On torts-guru John Banzhaf:
“I can’t believe this guy is a law professor at a major university” states Barbara Jenkins. “It is a sad day when they allow someone with such a lack of credibility teach law to our young men and women, he sues people and organizations with no basis, just to cost them attorney and court cost to benefit Pfizer and anti-American practices, even politicians look at him as a leach on society.
“ASH has received millions in funding directly from Pfizer as a “partner” according to this post on a blog. This brings serious questions about the credibility of Pfizer’s tactics by using an attorney that is proud to be referred to as “communist” and lacking real legal skills to the point that a Congressional House Committee conducting a hearing about John Banzhaf’s frivolous lawsuits commented that the best way to beat John Banzhaf was to “simply let him keep speaking.”
Attorney Banzhaf hopes soon to see smokers incarcerated in smoke-free prisons or even to realize his life’s ambition of frying them in an electric chair for the crime of smoking tobacco[.]
Check out this line from the second quote: “according to this post on a blog.” That has got to be the most amazing citation I’ve ever seen. I’m going to use that from now on whenever I’m having trouble finding a source to back up a claim — of course it’s true, I saw it on this post on a blog once!

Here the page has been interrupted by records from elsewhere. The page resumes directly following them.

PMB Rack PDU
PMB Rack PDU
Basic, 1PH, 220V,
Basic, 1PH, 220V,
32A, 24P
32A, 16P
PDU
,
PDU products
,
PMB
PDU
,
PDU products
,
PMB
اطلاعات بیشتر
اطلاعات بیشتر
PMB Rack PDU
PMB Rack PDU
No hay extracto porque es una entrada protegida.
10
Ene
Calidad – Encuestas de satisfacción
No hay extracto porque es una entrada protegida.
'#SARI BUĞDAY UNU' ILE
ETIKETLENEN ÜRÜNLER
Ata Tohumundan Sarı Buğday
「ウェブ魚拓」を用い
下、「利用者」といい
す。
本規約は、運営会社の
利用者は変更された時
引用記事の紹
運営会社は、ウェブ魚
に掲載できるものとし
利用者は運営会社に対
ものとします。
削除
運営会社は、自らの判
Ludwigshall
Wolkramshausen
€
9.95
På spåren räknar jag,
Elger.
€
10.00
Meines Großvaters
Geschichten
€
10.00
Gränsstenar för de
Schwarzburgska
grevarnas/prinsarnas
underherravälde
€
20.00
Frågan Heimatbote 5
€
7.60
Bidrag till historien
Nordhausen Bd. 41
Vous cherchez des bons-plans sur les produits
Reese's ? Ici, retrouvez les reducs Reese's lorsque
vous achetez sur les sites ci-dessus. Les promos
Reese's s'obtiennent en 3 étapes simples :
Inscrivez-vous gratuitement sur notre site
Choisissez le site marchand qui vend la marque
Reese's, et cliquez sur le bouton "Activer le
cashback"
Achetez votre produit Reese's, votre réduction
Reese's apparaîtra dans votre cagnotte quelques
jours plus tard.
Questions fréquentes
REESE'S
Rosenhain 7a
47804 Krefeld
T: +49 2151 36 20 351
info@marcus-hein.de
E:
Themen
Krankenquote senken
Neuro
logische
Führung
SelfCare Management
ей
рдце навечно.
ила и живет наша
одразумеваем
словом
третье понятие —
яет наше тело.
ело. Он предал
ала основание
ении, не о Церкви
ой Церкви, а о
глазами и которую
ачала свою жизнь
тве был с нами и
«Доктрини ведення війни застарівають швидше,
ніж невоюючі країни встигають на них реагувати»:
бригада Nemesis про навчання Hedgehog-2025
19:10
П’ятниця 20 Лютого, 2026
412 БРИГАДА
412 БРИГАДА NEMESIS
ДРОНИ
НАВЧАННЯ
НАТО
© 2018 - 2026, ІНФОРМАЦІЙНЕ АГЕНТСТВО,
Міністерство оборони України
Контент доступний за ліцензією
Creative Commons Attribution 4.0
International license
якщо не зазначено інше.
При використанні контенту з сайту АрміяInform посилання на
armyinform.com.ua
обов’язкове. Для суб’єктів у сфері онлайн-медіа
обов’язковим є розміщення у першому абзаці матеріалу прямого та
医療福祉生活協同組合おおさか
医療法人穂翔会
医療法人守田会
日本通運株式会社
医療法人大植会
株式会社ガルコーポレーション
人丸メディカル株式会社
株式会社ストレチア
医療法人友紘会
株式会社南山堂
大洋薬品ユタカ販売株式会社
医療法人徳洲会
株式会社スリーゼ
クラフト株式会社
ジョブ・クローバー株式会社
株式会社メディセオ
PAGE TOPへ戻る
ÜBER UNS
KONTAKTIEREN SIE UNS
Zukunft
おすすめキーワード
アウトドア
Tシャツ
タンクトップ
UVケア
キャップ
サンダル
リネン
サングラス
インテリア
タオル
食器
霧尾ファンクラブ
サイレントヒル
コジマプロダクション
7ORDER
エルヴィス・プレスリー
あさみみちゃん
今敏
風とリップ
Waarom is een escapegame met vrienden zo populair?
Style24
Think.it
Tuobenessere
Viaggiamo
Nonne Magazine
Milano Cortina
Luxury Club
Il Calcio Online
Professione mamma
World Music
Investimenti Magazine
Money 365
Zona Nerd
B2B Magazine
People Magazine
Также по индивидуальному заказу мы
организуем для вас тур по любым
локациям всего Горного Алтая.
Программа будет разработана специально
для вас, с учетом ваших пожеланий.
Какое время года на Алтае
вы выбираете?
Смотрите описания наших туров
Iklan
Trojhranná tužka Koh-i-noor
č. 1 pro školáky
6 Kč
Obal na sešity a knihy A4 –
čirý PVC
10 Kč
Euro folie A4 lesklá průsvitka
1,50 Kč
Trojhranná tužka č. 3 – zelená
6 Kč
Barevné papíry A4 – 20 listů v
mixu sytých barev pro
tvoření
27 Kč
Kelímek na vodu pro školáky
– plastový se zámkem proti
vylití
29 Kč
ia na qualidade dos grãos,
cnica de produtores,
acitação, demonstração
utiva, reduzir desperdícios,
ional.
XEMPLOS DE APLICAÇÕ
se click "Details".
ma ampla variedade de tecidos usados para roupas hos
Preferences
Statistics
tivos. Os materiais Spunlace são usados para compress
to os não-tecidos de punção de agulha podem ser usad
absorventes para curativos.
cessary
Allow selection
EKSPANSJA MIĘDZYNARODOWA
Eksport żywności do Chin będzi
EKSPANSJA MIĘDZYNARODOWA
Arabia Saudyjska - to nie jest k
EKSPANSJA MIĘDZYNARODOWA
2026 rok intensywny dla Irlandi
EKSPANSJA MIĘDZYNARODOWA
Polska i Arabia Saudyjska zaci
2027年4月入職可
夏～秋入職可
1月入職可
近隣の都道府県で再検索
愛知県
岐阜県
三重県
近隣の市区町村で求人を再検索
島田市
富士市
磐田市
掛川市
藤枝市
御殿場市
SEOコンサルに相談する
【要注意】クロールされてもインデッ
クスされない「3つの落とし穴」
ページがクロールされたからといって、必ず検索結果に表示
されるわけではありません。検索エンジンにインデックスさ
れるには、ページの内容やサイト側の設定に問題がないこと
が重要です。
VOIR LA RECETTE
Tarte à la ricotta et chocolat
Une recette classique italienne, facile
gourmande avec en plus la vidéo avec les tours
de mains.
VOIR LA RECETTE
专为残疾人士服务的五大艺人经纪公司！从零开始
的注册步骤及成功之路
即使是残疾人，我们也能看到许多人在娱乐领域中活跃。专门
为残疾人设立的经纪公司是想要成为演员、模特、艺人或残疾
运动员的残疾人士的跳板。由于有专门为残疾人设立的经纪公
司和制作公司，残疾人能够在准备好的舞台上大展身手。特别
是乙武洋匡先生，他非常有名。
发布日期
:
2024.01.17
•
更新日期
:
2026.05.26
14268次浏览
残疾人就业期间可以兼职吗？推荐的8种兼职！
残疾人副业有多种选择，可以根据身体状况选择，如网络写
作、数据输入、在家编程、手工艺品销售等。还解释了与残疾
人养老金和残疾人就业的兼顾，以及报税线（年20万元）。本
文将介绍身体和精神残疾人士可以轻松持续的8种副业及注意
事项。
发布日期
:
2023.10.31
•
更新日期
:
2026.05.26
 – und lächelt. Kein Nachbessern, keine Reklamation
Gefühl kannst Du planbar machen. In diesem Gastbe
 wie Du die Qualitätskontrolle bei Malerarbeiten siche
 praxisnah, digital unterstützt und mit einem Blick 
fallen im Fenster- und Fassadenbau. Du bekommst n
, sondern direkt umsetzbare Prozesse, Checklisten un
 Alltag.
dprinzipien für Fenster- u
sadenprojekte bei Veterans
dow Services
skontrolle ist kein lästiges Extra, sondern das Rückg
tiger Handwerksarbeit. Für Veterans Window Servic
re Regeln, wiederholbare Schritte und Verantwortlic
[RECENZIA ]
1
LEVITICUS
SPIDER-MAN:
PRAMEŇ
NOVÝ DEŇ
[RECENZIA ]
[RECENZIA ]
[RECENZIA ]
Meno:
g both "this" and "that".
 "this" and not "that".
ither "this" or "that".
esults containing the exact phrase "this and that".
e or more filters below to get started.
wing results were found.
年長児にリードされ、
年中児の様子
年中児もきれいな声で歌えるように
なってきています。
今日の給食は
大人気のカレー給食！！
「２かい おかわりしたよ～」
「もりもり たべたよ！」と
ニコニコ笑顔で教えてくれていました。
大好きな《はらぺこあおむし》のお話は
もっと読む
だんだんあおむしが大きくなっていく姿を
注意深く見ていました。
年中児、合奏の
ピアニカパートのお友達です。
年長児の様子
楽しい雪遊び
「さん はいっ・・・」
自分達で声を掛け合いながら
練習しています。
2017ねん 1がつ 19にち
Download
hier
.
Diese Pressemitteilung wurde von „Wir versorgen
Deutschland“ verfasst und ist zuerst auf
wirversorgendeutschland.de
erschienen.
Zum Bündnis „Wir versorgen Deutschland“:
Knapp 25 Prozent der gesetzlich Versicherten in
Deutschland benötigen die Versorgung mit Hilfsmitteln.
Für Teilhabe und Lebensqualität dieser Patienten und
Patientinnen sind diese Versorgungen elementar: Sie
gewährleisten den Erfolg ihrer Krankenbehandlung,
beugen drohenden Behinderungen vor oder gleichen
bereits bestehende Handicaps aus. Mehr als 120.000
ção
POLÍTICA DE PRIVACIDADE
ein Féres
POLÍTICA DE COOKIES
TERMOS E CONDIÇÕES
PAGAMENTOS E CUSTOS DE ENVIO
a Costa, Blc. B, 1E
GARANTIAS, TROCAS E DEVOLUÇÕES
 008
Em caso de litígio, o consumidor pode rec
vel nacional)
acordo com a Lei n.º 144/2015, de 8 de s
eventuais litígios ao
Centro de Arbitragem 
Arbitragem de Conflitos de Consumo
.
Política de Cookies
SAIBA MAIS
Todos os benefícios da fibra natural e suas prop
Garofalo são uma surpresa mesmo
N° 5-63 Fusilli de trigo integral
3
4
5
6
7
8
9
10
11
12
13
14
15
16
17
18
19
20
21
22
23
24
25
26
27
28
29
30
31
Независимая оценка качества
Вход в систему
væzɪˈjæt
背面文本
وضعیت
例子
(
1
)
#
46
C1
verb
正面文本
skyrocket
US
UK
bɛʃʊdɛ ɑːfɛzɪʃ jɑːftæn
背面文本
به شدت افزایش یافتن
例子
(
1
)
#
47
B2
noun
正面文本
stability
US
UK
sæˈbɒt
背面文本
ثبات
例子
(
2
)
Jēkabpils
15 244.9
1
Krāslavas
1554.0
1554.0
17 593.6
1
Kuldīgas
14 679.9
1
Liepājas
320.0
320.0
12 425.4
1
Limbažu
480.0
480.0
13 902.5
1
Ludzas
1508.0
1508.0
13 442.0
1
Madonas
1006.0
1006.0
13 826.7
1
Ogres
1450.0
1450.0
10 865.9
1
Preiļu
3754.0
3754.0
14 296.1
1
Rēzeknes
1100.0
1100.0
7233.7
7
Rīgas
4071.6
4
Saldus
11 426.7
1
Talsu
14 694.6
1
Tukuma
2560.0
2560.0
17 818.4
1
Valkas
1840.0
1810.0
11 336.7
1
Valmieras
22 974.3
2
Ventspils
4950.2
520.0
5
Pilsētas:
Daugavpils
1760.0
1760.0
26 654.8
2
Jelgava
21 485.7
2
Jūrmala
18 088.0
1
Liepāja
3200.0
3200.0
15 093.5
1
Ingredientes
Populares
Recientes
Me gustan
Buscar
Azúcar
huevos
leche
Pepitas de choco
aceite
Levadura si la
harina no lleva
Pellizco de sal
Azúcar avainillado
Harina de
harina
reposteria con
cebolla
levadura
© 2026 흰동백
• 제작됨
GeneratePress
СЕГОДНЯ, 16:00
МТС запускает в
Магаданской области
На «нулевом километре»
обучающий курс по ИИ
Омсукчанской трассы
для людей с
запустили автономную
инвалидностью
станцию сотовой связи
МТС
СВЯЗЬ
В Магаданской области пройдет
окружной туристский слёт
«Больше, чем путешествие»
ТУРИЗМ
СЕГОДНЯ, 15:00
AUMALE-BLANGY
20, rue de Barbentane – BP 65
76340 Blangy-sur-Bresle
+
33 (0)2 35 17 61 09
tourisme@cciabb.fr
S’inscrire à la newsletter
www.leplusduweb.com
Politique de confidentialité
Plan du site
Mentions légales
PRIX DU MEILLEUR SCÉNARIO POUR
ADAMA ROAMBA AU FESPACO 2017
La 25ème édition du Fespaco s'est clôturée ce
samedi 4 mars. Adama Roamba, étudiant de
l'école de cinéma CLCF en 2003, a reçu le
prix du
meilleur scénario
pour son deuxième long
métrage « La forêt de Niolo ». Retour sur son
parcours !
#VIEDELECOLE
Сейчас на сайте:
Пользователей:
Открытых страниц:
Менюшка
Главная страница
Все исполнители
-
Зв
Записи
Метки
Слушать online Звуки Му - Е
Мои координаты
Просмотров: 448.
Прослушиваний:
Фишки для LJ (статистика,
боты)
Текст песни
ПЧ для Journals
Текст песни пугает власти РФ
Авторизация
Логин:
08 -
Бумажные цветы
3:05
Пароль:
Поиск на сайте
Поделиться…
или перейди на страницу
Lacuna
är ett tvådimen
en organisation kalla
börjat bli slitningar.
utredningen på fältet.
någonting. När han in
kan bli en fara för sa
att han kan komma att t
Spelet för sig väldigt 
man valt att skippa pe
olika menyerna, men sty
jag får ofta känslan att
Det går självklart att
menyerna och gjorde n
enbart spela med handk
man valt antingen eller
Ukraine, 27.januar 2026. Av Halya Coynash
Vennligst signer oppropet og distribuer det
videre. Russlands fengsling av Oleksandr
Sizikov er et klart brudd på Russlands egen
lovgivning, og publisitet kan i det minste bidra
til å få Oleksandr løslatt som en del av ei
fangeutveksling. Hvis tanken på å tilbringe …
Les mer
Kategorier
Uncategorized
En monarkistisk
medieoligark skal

And say what you will about Banzhaf, but the man’s got the most terrifying volleyball spike I’ve ever seen in a law professor.
Judge Clay Land, a U.S. district court judge in the Middle District of Georgia (my “home district”), is growing impatient with all these lawsuits alleging that Obama is not an American citizen. Judge Land ordered Orly Taitz, the California lawyer (and dentist!) behind most of these suits, to explain why she shouldn’t be subject to a $10,000 sanction after her latest “motion for reconsideration”. (Read the hilarious order here.)
Taitz’s motion is a hoot, but I especially love this line:
[T]his Court ignores some of the soundest and most carefully researched and professionally assembled and presented evidence, collated and substantiated by a former agent of England’s fabled ’Scotland Yard”.
Just when things couldn’t get any worse for Taitz, it turns out her client is actually threatening to file a complaint against her in California. Booyah!
How do you look like a famous lawyer without actually being a famous lawyer? One young attorney apparently thought the best approach is to show up at a federal courthouse’s groundbreaking and jump in the picture with the important people. George Lobb, a young guy from Texas, lined up with two U.S. district court judges, two U.S. magistrate judges, four Congressmen, and others to pose for the celebratory event. He’s seen in this picture in his white hardhat with celebratory shovel.
George successfully pissed off a magistrate judge, but won the hearts of hundreds (at least judging from the comments at The Austin American-Statesman).